Negli ultimi anni il vino si è arricchito di aggettivi nuovi, non tutti riguardanti l'analisi sensoriale. In particolare, sono balzati all'onore delle cronache i cosiddetti "green wines", la grande famiglia che riunisce vini «biologici», «biodinamici»«sostenibili» e, non ultimi, i vini «naturali». Se anche voi vi siete smarriti in questa selva terminologica, niente paura, la nostra guida ai "vini verdi" è quello che stavate aspettando.


In un mondo sempre più tecnologico, scrivere la parola «naturale» è un atto temerario.

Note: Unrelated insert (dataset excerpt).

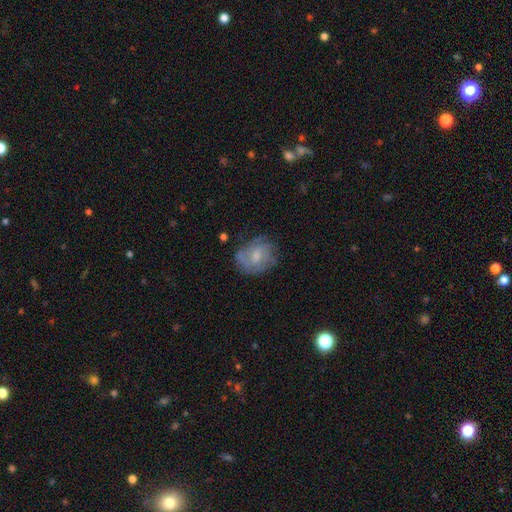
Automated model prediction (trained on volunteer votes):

Folle o lucido, vero o falso che sia, utilizzare questo aggettivo richiede una certa dose di coraggio. «Naturale» è il corso necessario dell’evolversi e del cambiare della Natura verso qualche obbiettivo finale? Oppure è la forma primordiale dell’universo, anch’essa necessaria, dalla quale ogni scostamento è male perché ne altera il «naturale» equilibrio?

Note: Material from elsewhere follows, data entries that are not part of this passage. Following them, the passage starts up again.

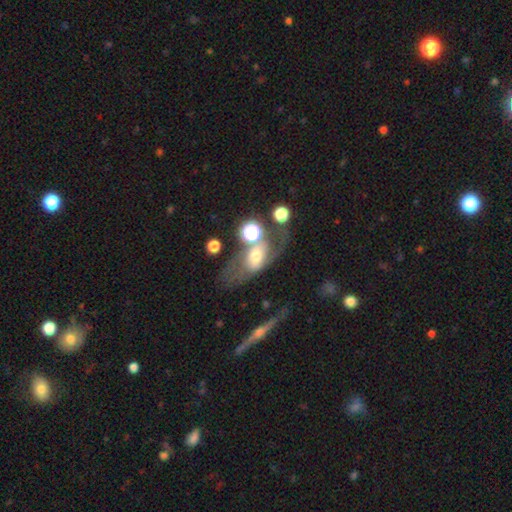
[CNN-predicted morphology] Smooth or featured: featured or disk — 56% (smooth — 33%)
Edge-on disk: no — 86% (yes — 14%)
Merging: none — 41% (major disturbance — 23%)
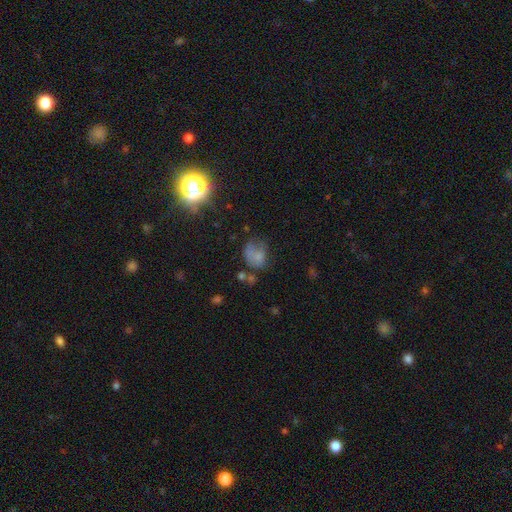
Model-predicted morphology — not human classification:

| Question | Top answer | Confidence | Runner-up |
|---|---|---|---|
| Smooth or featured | smooth | 62% | featured or disk (22%) |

Senza scendere in tecnicismi filosofici e restringendo l’orizzonte al campo enoico, la questione attorno al termine «naturale» è più che mai sentita. In un paio di anni sono spuntati vini «biologici», «naturali», «verdi», «biodinamici», «organici», «sostenibili», «liberi» e così via. Tutti accomunati da una stessa precarietà terminologica – perché giovani e in via di definizione . Tutti, chi più chi meno, collegati al macroconcetto della «Terra», del «rispetto della Natura», dell’«armonia con l’ambiente» e della «sostenibilità». E tutti, infine, in aperta opposizione ad un altro macroconetto: quello di «artificiale», «industriale», «chimico» , «sintetico» o «meccanico».

Le nuove definizioni del vino sono spesso interconnesse, ma non interscambiabili. Al contrario, qualche volta indicano aspetti in aperto conflitto. Ma conosciamo davvero la differenza tra vino «verde», vino «biologico» e vino «naturale»? Tra «sostenibile» e  «biodinamico»? Senza pretese di completezza e senza brandire la scure della Verità noi di Wine Pass abbiamo provato a fare un po’ di chiarezza, cominciando ad operare qualche distinzione fondamentale. 

1. Vino Verde
2. Vino Biologico
3. Biodinamico
4. Sostenibile
5. Naturale


Vino Verde

Vinho Verde

Lasciando da parte la stratificazione di significati che l'aggettivo "verde" ha subito negli ultimi anni, definire un vino «verde» – almeno in italiano – ha un significato deteriore, cioè negativo. Il vino è «verde» quando ancora non maturo, non pronto ad essere consumato, non pienamente sviluppato. Il sentore di «verde» invece, è una notazione della componente acida del vino, che – se moderata – indica vini freschi e sapidi; se invece soverchiante, può definire vini troppo nervosi, crudi o spigolosi. 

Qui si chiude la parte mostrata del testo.